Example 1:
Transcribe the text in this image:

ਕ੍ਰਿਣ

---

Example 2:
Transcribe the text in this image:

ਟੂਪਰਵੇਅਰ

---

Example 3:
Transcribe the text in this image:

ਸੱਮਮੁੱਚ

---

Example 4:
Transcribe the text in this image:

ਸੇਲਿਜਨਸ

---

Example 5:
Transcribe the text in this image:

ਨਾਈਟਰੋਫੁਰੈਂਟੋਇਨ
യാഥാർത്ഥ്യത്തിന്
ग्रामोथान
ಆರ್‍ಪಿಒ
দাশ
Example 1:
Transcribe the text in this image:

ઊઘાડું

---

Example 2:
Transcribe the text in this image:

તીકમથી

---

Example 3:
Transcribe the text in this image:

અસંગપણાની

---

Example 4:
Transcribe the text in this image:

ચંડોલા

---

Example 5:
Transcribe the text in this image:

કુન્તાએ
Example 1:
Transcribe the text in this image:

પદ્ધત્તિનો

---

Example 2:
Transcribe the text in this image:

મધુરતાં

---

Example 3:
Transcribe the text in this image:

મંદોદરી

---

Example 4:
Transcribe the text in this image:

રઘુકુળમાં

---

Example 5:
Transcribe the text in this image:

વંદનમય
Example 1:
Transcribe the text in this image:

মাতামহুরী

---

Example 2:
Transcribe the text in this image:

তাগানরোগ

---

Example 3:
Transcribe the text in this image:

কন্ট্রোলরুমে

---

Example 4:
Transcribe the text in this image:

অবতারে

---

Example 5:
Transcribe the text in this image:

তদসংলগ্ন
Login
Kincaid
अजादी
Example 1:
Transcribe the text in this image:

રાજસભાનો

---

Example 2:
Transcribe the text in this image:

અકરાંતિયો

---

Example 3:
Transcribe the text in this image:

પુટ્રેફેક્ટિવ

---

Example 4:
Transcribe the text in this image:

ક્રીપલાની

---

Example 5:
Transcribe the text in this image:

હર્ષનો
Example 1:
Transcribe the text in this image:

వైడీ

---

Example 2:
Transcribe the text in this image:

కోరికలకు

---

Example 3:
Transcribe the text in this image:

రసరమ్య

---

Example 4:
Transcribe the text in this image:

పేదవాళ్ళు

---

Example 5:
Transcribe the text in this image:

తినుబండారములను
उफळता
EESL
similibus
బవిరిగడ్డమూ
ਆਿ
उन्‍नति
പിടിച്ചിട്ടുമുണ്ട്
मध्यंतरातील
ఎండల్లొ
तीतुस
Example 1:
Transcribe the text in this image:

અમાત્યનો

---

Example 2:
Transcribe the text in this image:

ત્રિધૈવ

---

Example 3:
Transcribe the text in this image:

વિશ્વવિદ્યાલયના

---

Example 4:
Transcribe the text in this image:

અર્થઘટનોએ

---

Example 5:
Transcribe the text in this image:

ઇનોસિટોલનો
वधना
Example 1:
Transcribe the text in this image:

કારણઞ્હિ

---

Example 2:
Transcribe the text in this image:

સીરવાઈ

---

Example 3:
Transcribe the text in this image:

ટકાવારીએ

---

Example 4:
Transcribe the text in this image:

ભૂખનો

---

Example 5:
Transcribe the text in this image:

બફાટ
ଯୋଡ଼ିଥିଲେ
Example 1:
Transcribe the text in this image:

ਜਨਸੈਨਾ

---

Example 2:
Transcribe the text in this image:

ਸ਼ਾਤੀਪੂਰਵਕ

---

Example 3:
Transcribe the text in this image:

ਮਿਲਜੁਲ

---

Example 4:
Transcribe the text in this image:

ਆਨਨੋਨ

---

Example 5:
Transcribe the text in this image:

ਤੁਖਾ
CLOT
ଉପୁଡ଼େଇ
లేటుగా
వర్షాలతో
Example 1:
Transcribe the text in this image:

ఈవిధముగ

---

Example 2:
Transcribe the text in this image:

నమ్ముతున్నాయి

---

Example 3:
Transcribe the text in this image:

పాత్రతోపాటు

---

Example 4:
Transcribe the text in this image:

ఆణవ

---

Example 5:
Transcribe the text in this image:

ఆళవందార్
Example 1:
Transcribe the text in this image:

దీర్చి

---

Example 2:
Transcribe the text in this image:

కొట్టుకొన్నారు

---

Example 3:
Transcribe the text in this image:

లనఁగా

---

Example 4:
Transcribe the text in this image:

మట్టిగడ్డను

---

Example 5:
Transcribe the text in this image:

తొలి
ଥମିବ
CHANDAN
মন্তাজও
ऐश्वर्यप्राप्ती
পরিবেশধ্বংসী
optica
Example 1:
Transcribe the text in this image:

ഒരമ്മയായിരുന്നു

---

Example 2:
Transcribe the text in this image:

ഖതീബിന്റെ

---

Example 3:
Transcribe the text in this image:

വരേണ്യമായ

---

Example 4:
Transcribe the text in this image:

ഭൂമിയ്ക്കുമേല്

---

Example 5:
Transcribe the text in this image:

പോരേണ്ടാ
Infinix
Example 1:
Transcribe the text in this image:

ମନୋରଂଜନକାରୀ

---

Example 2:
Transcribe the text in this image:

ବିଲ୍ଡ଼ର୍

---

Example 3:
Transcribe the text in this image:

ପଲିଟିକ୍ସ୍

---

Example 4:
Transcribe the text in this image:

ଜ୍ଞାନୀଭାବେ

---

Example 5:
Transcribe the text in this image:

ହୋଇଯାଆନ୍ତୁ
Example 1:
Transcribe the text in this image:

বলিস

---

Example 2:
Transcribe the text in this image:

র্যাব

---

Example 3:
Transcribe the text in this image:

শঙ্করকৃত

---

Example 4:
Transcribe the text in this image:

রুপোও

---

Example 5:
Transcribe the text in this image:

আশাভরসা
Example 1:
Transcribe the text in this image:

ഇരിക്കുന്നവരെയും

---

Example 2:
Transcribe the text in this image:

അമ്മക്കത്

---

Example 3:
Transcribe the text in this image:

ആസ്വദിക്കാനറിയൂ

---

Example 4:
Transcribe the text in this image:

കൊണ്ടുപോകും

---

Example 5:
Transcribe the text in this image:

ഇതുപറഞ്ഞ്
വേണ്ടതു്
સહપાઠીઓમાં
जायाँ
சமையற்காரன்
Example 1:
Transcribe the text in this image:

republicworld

**TASK GOAL:**
Every entry must be printed again, exactly as it reads.

**RESULT OF THIS EXERCISE:**
Example 1:
Transcribe the text in this image:

ਕ੍ਰਿਣ

---

Example 2:
Transcribe the text in this image:

ਟੂਪਰਵੇਅਰ

---

Example 3:
Transcribe the text in this image:

ਸੱਮਮੁੱਚ

---

Example 4:
Transcribe the text in this image:

ਸੇਲਿਜਨਸ

---

Example 5:
Transcribe the text in this image:

ਨਾਈਟਰੋਫੁਰੈਂਟੋਇਨ
യാഥാർത്ഥ്യത്തിന്
ग्रामोथान
ಆರ್‍ಪಿಒ
দাশ
Example 1:
Transcribe the text in this image:

ઊઘાડું

---

Example 2:
Transcribe the text in this image:

તીકમથી

---

Example 3:
Transcribe the text in this image:

અસંગપણાની

---

Example 4:
Transcribe the text in this image:

ચંડોલા

---

Example 5:
Transcribe the text in this image:

કુન્તાએ
Example 1:
Transcribe the text in this image:

પદ્ધત્તિનો

---

Example 2:
Transcribe the text in this image:

મધુરતાં

---

Example 3:
Transcribe the text in this image:

મંદોદરી

---

Example 4:
Transcribe the text in this image:

રઘુકુળમાં

---

Example 5:
Transcribe the text in this image:

વંદનમય
Example 1:
Transcribe the text in this image:

মাতামহুরী

---

Example 2:
Transcribe the text in this image:

তাগানরোগ

---

Example 3:
Transcribe the text in this image:

কন্ট্রোলরুমে

---

Example 4:
Transcribe the text in this image:

অবতারে

---

Example 5:
Transcribe the text in this image:

তদসংলগ্ন
Login
Kincaid
अजादी
Example 1:
Transcribe the text in this image:

રાજસભાનો

---

Example 2:
Transcribe the text in this image:

અકરાંતિયો

---

Example 3:
Transcribe the text in this image:

પુટ્રેફેક્ટિવ

---

Example 4:
Transcribe the text in this image:

ક્રીપલાની

---

Example 5:
Transcribe the text in this image:

હર્ષનો
Example 1:
Transcribe the text in this image:

వైడీ

---

Example 2:
Transcribe the text in this image:

కోరికలకు

---

Example 3:
Transcribe the text in this image:

రసరమ్య

---

Example 4:
Transcribe the text in this image:

పేదవాళ్ళు

---

Example 5:
Transcribe the text in this image:

తినుబండారములను
उफळता
EESL
similibus
బవిరిగడ్డమూ
ਆਿ
उन्‍नति
പിടിച്ചിട്ടുമുണ്ട്
मध्यंतरातील
ఎండల్లొ
तीतुस
Example 1:
Transcribe the text in this image:

અમાત્યનો

---

Example 2:
Transcribe the text in this image:

ત્રિધૈવ

---

Example 3:
Transcribe the text in this image:

વિશ્વવિદ્યાલયના

---

Example 4:
Transcribe the text in this image:

અર્થઘટનોએ

---

Example 5:
Transcribe the text in this image:

ઇનોસિટોલનો
वधना
Example 1:
Transcribe the text in this image:

કારણઞ્હિ

---

Example 2:
Transcribe the text in this image:

સીરવાઈ

---

Example 3:
Transcribe the text in this image:

ટકાવારીએ

---

Example 4:
Transcribe the text in this image:

ભૂખનો

---

Example 5:
Transcribe the text in this image:

બફાટ
ଯୋଡ଼ିଥିଲେ
Example 1:
Transcribe the text in this image:

ਜਨਸੈਨਾ

---

Example 2:
Transcribe the text in this image:

ਸ਼ਾਤੀਪੂਰਵਕ

---

Example 3:
Transcribe the text in this image:

ਮਿਲਜੁਲ

---

Example 4:
Transcribe the text in this image:

ਆਨਨੋਨ

---

Example 5:
Transcribe the text in this image:

ਤੁਖਾ
CLOT
ଉପୁଡ଼େଇ
లేటుగా
వర్షాలతో
Example 1:
Transcribe the text in this image:

ఈవిధముగ

---

Example 2:
Transcribe the text in this image:

నమ్ముతున్నాయి

---

Example 3:
Transcribe the text in this image:

పాత్రతోపాటు

---

Example 4:
Transcribe the text in this image:

ఆణవ

---

Example 5:
Transcribe the text in this image:

ఆళవందార్
Example 1:
Transcribe the text in this image:

దీర్చి

---

Example 2:
Transcribe the text in this image:

కొట్టుకొన్నారు

---

Example 3:
Transcribe the text in this image:

లనఁగా

---

Example 4:
Transcribe the text in this image:

మట్టిగడ్డను

---

Example 5:
Transcribe the text in this image:

తొలి
ଥମିବ
CHANDAN
মন্তাজও
ऐश्वर्यप्राप्ती
পরিবেশধ্বংসী
optica
Example 1:
Transcribe the text in this image:

ഒരമ്മയായിരുന്നു

---

Example 2:
Transcribe the text in this image:

ഖതീബിന്റെ

---

Example 3:
Transcribe the text in this image:

വരേണ്യമായ

---

Example 4:
Transcribe the text in this image:

ഭൂമിയ്ക്കുമേല്

---

Example 5:
Transcribe the text in this image:

പോരേണ്ടാ
Infinix
Example 1:
Transcribe the text in this image:

ମନୋରଂଜନକାରୀ

---

Example 2:
Transcribe the text in this image:

ବିଲ୍ଡ଼ର୍

---

Example 3:
Transcribe the text in this image:

ପଲିଟିକ୍ସ୍

---

Example 4:
Transcribe the text in this image:

ଜ୍ଞାନୀଭାବେ

---

Example 5:
Transcribe the text in this image:

ହୋଇଯାଆନ୍ତୁ
Example 1:
Transcribe the text in this image:

বলিস

---

Example 2:
Transcribe the text in this image:

র্যাব

---

Example 3:
Transcribe the text in this image:

শঙ্করকৃত

---

Example 4:
Transcribe the text in this image:

রুপোও

---

Example 5:
Transcribe the text in this image:

আশাভরসা
Example 1:
Transcribe the text in this image:

ഇരിക്കുന്നവരെയും

---

Example 2:
Transcribe the text in this image:

അമ്മക്കത്

---

Example 3:
Transcribe the text in this image:

ആസ്വദിക്കാനറിയൂ

---

Example 4:
Transcribe the text in this image:

കൊണ്ടുപോകും

---

Example 5:
Transcribe the text in this image:

ഇതുപറഞ്ഞ്
വേണ്ടതു്
સહપાઠીઓમાં
जायाँ
சமையற்காரன்
Example 1:
Transcribe the text in this image:

republicworld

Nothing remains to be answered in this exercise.